Vexed and Perplexed.—When I go into my bee lot and look around I am vexed over the situation and perplexed to know what to do with my hives and combs. I put into winter quarters 16 colonies (all blacks) and now have one, very weak. I have a lot of nice, well-made and painted hives on hand, and a lot of combs. As I have never handled Italian bees, and have concluded to purchase, and I hear they are larger than the blacks, will you please answer these 2 questions in the Bee Journal: Are comb cells of the black bee too small for the Italians to raise brood in? Will it not cramp them in size? Will it be safe to feed the thin uncapped honey that has caused dysentery to other bees? The bees in this vicinity are all dead. Success to the Bee Journal.
D. S. Kally.
Mansfield, Ind.
[The difference in size of cells is not perceptible. If bees are flying freely, you can feed the thin honey with impunity.—Ed.
Ventilation.—I have met 14 different persons in the last few days that had, last Nov., 168 colonies of bees altogether; now they have in the aggregate 57 living; these were mostly in frame hives, on the summer stands, and left to care for themselves. Nearly all died with plenty of honey to have carried them through. This, I think, will be about the average loss in the counties of Champaign, Piatt and Moultrie, in this State. Wm. H. Beckwith started in the winter with 18 colonies in Langstroth and box hives, with plenty of bees and honey in each hive. The hives were very poorly made, being open at the corners, with a board laid on top to keep the rain or snow from falling directly into the hive. Nearly all of them set on blocks from one to two inches from the bottom board; they were ventilated better than any bees I have seen this season; he has 16 colonies to day, alive, and apparently in good condition. Perhaps there is more in ventilation than chaff hives or cellars. Will some one please rise and explain?
S. Goodrich.
Urbana, Ill., March 23, 1881.
Bees Confined 5 Months.—Yesterday my 115 colonies of bees had their first flight since the last week in Oct., having been confined to their hives 5 months, lacking 2 or 3 days only.
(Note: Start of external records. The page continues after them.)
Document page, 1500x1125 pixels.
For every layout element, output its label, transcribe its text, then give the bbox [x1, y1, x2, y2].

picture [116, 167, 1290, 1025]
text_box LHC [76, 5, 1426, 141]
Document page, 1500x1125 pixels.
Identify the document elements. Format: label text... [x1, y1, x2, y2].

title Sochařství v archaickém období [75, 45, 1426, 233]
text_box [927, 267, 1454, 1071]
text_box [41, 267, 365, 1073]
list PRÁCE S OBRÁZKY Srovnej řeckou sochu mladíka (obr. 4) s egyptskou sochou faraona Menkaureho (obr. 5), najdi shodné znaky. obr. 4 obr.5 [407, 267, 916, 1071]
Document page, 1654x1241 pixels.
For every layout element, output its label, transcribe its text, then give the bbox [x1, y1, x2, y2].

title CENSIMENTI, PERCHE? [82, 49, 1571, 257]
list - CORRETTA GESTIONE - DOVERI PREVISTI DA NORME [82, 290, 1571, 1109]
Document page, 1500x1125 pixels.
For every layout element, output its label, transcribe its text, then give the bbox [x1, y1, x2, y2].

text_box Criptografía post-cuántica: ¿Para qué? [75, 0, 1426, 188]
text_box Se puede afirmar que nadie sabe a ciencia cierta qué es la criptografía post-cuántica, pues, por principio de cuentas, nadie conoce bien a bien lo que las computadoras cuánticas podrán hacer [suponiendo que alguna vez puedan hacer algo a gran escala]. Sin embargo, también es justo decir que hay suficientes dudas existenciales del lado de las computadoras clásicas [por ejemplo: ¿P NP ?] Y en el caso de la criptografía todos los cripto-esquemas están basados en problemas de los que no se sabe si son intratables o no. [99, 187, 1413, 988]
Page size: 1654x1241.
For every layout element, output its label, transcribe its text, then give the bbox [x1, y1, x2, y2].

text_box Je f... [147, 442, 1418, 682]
This is a month longer than I have ever had them confined to the hive without a flight, during the past 12 years, and to my very great satisfaction as well as astonishment, I do not find a single dead colony. Some 5 or 10 are considerably diseased, and a few are almost sure to be found queenless. I expect to lose from 5 to 15 between this and honey harvest. Bees generally have wintered very poorly in this section. From ½ to 2/3 of all the bees put in winter quarters last fall, have died. I winter entirely in chaff hives, and from what I hear I judge that that method of wintering has succeeded better than any other during this past winter.